Re: Raid 10 chunksize

From: Greg Smith <gsmith(at)gregsmith(dot)com>
To: Scott Carey <scott(at)richrelevance(dot)com>
Cc: Stef Telford <stef(at)ummon(dot)com>, Mark Kirkwood <markir(at)paradise(dot)net(dot)nz>, "pgsql-performance(at)postgresql(dot)org" <pgsql-performance(at)postgresql(dot)org>
Subject: Re: Raid 10 chunksize
Date: 2009-04-03 10:30:12
Message-ID: alpine.GSO.2.01.0904030556470.4011@westnet.com
Views: Raw Message | Whole Thread | Download mbox | Resend email
Thread:
Lists: pgsql-performance

On Thu, 2 Apr 2009, Scott Carey wrote:

> The big one, is this quote from the linux kernel list:
> " Right now, if you want a reliable database on Linux, you _cannot_
> properly depend on fsync() or fdatasync(). Considering how much Linux
> is used for critical databases, using these functions, this amazes me.
> "

Things aren't as bad as that out of context quote makes them seem. There
are two main problem situations here:

1) You cannot trust Linux to flush data to a hard drive's write cache.
Solution: turn off the write cache. Given the general poor state of
targeted fsync on Linux (quoting from a downthread comment by David Lang:
"in data=ordered mode, the default for most distros, ext3 can end up
having to write all pending data when you do a fsync on one file"), those
fsyncs were likely to blow out the drive cache anyway.

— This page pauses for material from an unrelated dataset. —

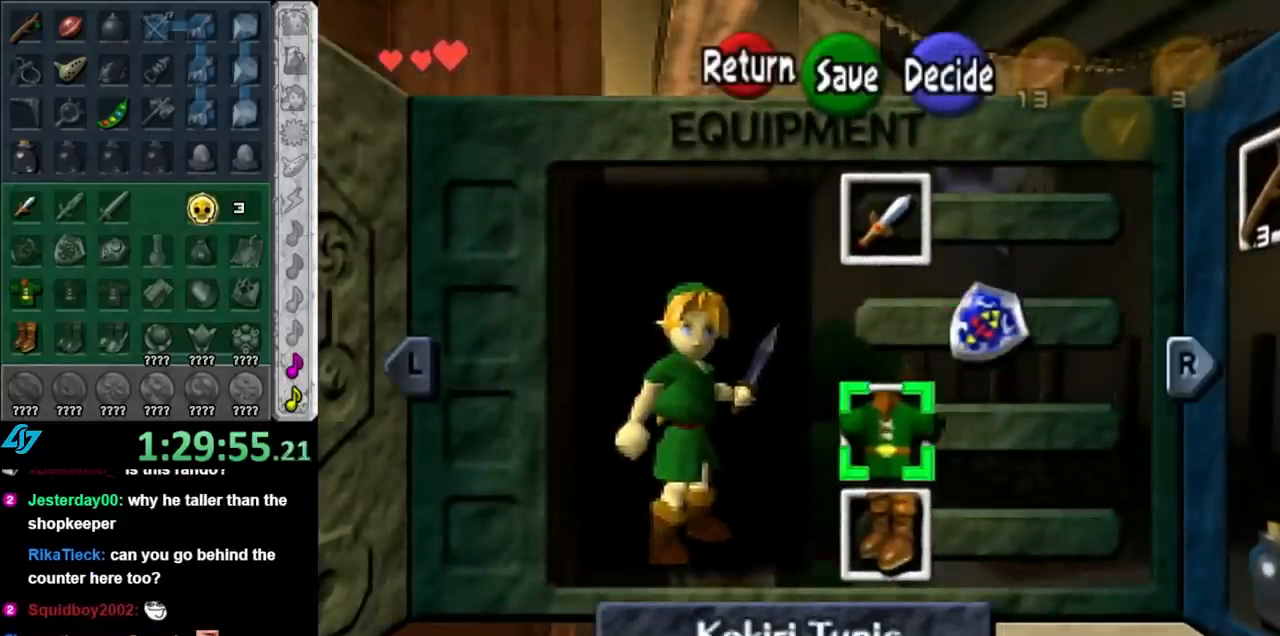
{"buttons": [], "left_stick": "center", "right_stick": "center", "events": [[133, "left_stick", "center"]]}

2) There are no hard guarantees about write ordering at the disk level; if
you write blocks ABC and then fsync, you might actually get, say, only B
written before power goes out. I don't believe the PostgreSQL WAL design
will be corrupted by this particular situation, because until that fsync
comes back saying all 3 are done none of them are relied upon.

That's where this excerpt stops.